Selected text ->
Comment by JoshTriplett
6 days ago
> but the plagiarism
This entire section reads like, oddly, the reverse of the "special pleading" argument that I usually see from artists. Instead of "Oh, it's fine for other fields, but for my field it's a horrible plagiarism machine", it's the reverse: "Oh, it's a problem for those other fields, but for my field get over it, you shouldn't care about copyright anyway".
I'm all for eliminating copyright. The day I can ignore the license on every single piece of proprietary software as I see fit, I'll be all for saying that AIs should be able to do the same. What I will continue to complain about is the asymmetry: individual developers don't get to violate individual licenses, but oh, if we have an AI slurp up millions of codebases and ignore their licenses, that's fine.
No. No, it isn't. If you want to ignore copyright, abolish it for everyone. If it still applies to everyone else, it should still apply to AIs. No special exceptions for mass-scale Open Source license violations.

Your tasks ->
[1] Transcribe the part of the copyright comment between "I'm all for" and "licenses, that's fine.", inclusive.
[2] Write the next part of the comment on AI and copyright, picking up after its final sentence.

Records provided ->
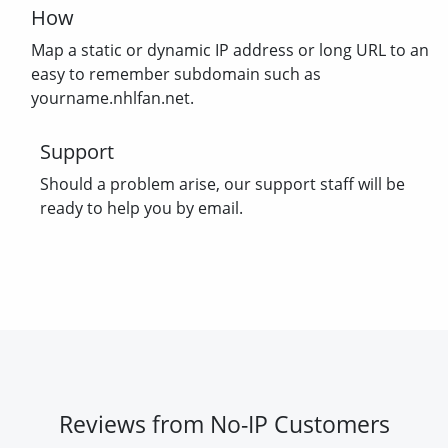
How
Map a static or dynamic IP address or long URL to an
easy to remember subdomain such as
yourname.nhlfan.net.
Support
Should a problem arise, our support staff will be
ready to help you by email.
Reviews from No-IP Customers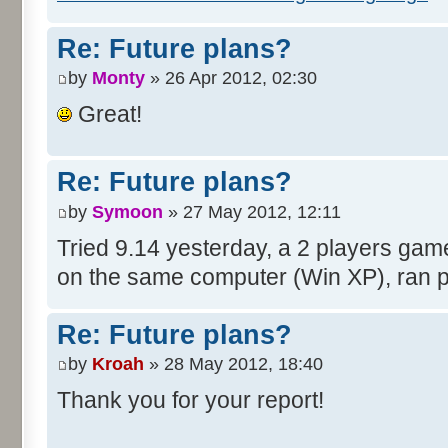
Re: Future plans?
by
Monty
» 26 Apr 2012, 02:30
Great!
Re: Future plans?
by
Symoon
» 27 May 2012, 12:11
Tried 9.14 yesterday, a 2 players gam
on the same computer (Win XP), ran pe
Re: Future plans?
by
Kroah
» 28 May 2012, 18:40
Thank you for your report!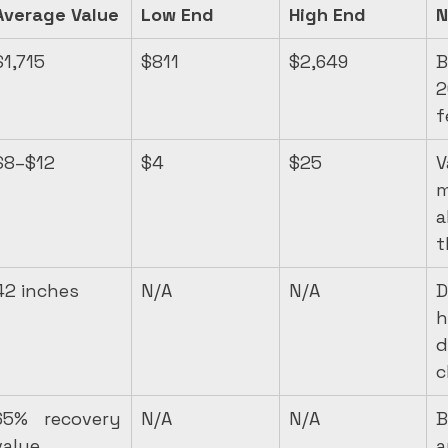
Average Value
Low End
High End
N
$1,715
$811
$2,649
B
2
f
$8–$12
$4
$25
m
a
t
42 inches
N/A
N/A
D
h
d
c
65% recovery 
N/A
N/A
B
value
a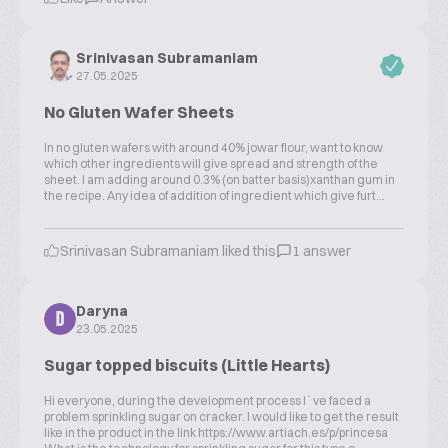
Srinivasan Subramaniam
27.05.2025
No Gluten Wafer Sheets
In no gluten wafers with around 40% jowar flour, want to know
which other ingredients will give spread and strength of the
sheet. I am adding around 0.3% (on batter basis)xanthan gum in
the recipe. Any idea of addition of ingredient which give furt...
Srinivasan Subramaniam liked this
1 answer
Daryna
D
23.05.2025
Sugar topped biscuits (Little Hearts)
Hi everyone, during the development process I`ve faced a
problem sprinkling sugar on cracker. I would like to get the result
like in the product in the link https://www.artiach.es/p/princesa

Written answers ->
[1]
I'm all for eliminating copyright. The day I can ignore the license on every single piece of proprietary software as I see fit, I'll be all for saying that AIs should be able to do the same. What I will continue to complain about is the asymmetry: individual developers don't get to violate individual licenses, but oh, if we have an AI slurp up millions of codebases and ignore their licenses, that's fine.

[2]
I think where tptacek is right, though, is that if we're going to hold this position without hypocrisy, then we need to respect copyright as long as it exists. He's right that many of us have not done that; it's been very common to violate copyright for mere entertainment. If we want the licenses of our own work to be respected, then we need to extend that respect to others as well, regardless of the size of the copyright holder.
There are things that "modulate" this. Violating copyright is never right, of course, some questions are however scale, and purpose. Taking others' creative output, unlicensed, for large-scale commercial gain, is about the worst.
The whataboutism of that section was odd. The only non-handwavy argument presented is that due to the scale of LLM training that models' output should be treated like US-specific typeface forms' copyright, ie: non-applicable.
It's interesting as typeface plagiarism became rampant beginning in the 70s when more accurate photo reproductions made it trivial. This was problematic for designers wanting to make a livelihood, which is something ITC sought to mitigate by better up-front payments (IIRC from U&lc's coverage) to incentivize quality typeface creation.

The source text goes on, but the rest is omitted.